**DATA FOR THIS TASK**.
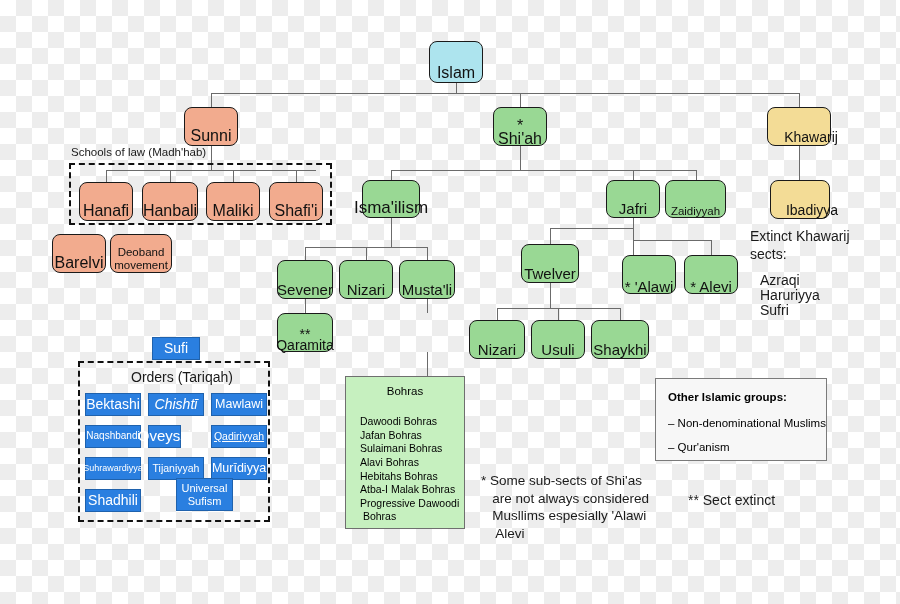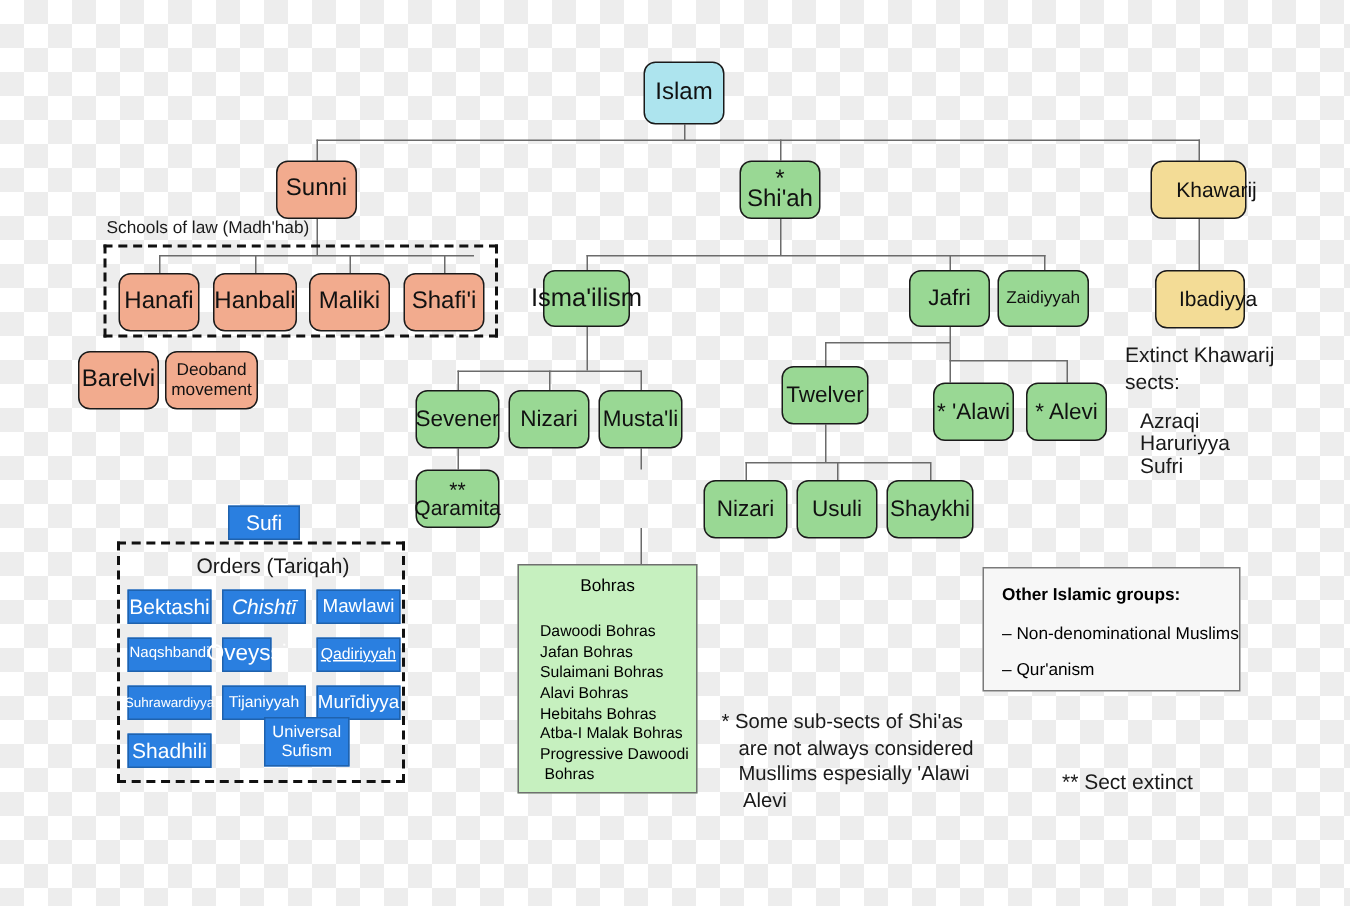--- a/index.html
+++ b/index.html
@@ -17,21 +17,21 @@
       linear-gradient(45deg,#ededed 25%,transparent 25%,transparent 75%,#ededed 75%);
     background-size:32px 32px;
     background-position:0 0,16px 16px;
     background-color:#ffffff;
   }
   .node{
     position:absolute;
     box-sizing:border-box;
     border:1.6px solid #1a1a1a;
     border-radius:8px;
-    display:flex;align-items:center;justify-content:center;
+    display:flex;align-items:flex-end;justify-content:center;
     text-align:center;
     color:#111;
     line-height:1.05;
     white-space:nowrap;
     z-index:3;
   }
   .node.wrap{white-space:normal;line-height:1.12;}
   .c-blue   {background:#ade4ee;}
   .c-green  {background:#99d894;}
   .c-salmon {background:#f2ab8e;}
@@ -284,15 +284,15 @@
   <div class="otherbox" style="left:655px;top:378px;width:172px;height:83px;">
     <div class="ob-title" style="left:12px;top:12px;font-size:11.5px;">Other Islamic groups:</div>
     <div class="ob-item" style="left:12px;top:38px;font-size:11.5px;">– Non-denominational Muslims</div>
     <div class="ob-item" style="left:12px;top:62px;font-size:11.5px;">– Qur'anism</div>
   </div>
 
   <div class="plain" style="left:481px;top:472px;font-size:13.5px;line-height:1.30;">* Some sub-sects of Shi'as
    are not always considered
    Musllims espesially 'Alawi
     Alevi</div>
-  <div class="plain" style="left:708px;top:492px;font-size:14px;margin-top:21px;">** Sect extinct</div>
+  <div class="plain" style="left:688px;top:492px;font-size:14px;">** Sect extinct</div>
 
 </div>
 
 </body></html>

**TO-DO ITEM**.
Beginning with the line that holds "white-space:nowrap;" and ending with the last line of the material, retype each line exactly and output nothing else.

**REPLY**.
     white-space:nowrap;
     z-index:3;
   }
   .node.wrap{white-space:normal;line-height:1.12;}
   .c-blue   {background:#ade4ee;}
   .c-green  {background:#99d894;}
   .c-salmon {background:#f2ab8e;}
@@ -284,15 +284,15 @@
   <div class="otherbox" style="left:655px;top:378px;width:172px;height:83px;">
     <div class="ob-title" style="left:12px;top:12px;font-size:11.5px;">Other Islamic groups:</div>
     <div class="ob-item" style="left:12px;top:38px;font-size:11.5px;">– Non-denominational Muslims</div>
     <div class="ob-item" style="left:12px;top:62px;font-size:11.5px;">– Qur'anism</div>
   </div>
 
   <div class="plain" style="left:481px;top:472px;font-size:13.5px;line-height:1.30;">* Some sub-sects of Shi'as
    are not always considered
    Musllims espesially 'Alawi
     Alevi</div>
-  <div class="plain" style="left:708px;top:492px;font-size:14px;margin-top:21px;">** Sect extinct</div>
+  <div class="plain" style="left:688px;top:492px;font-size:14px;">** Sect extinct</div>
 
 </div>
 
 </body></html>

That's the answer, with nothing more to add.